◆ **What to do**
**1)** Could you write out, word for word, the part of the Mira Schendel biography that begins at the words "Mira Schendel, baptized" and stops after "Universitaria, in Modena."?
**2)** Which cities are named in the Mira Schendel biography?
**3)** How would you render this sentence from the Mira Schendel biography in Spanish: "In 1937, she began attending Università Cattolica del Sacro Cuore, where she studied Philosophy."

◆ **Passage for review**

============

Mira Schendel, baptized as Myrrha Dagmar Dub, was born in Zurich at a time of mounting antisemitism in Western Europe. The only daughter of Karl Leo Dub, from a Jewish Czech family, and Ada Saveria, whose father was German and mother Italian, Mira Schendel grows up in Italy after her mother's marriage to Count Tomaso Gnoli, then the director of Biblioteca Estense Universitaria, in Modena.
Between 1930 and 1936, she started taking nondegree art courses in drawing. In 1937, she began attending Università Cattolica del Sacro Cuore, where she studied Philosophy. Rising fascism and antisemitism at the onset of World War II forced her to abandon her studies, as a decree banned foreign Jews from attending higher education institutions. Despite having been baptized and raised in the Catholic faith, Mira was considered a Jew due to her paternal lineage. In 1939, she leaves Italy at a time of hardship and moves from country to country in Eastern Europe. After World War II ends, Mira returns to Italy alongside her husband, Jossip Hargesheimer, settling first in Milan and then in Rome. In 1949, they migrate to Brazil, initially settling in Porto Alegre.

============

◆ **Provided information**

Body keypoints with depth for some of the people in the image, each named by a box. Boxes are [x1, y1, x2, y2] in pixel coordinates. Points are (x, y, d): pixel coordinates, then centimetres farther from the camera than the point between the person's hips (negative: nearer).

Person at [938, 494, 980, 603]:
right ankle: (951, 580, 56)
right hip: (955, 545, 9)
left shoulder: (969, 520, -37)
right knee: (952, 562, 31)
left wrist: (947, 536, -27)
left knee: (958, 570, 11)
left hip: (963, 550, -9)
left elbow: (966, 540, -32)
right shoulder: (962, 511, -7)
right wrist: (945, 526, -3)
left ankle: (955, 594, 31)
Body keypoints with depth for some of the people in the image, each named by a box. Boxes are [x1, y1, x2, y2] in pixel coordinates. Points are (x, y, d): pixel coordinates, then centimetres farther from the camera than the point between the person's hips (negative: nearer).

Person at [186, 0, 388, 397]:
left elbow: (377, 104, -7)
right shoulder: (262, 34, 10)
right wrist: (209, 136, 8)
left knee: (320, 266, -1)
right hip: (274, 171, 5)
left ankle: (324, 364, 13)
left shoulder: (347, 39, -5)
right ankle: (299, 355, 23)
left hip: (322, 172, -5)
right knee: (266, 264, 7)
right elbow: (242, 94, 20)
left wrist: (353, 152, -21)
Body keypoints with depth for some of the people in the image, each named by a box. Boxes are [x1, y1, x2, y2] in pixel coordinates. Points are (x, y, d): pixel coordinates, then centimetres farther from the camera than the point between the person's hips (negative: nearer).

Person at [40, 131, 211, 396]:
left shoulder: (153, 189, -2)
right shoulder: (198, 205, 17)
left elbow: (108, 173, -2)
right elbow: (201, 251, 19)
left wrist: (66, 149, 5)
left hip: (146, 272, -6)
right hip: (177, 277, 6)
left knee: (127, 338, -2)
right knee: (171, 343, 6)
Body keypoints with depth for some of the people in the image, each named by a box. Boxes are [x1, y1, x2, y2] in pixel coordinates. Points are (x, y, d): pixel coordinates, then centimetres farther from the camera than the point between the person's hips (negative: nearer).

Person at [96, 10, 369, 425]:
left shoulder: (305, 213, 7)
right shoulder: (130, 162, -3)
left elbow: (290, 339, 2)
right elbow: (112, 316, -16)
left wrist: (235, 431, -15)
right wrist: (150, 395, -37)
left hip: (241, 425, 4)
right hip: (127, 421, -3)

============

◆ **Answers given**
**1)**
Mira Schendel, baptized as Myrrha Dagmar Dub, was born in Zurich at a time of mounting antisemitism in Western Europe. The only daughter of Karl Leo Dub, from a Jewish Czech family, and Ada Saveria, whose father was German and mother Italian, Mira Schendel grows up in Italy after her mother's marriage to Count Tomaso Gnoli, then the director of Biblioteca Estense Universitaria, in Modena.

**2)** Zurich, Modena, Milan, Rome, Porto Alegre

**3)** En 1937, comenzó a asistir a la Università Cattolica del Sacro Cuore, donde estudió Filosofía.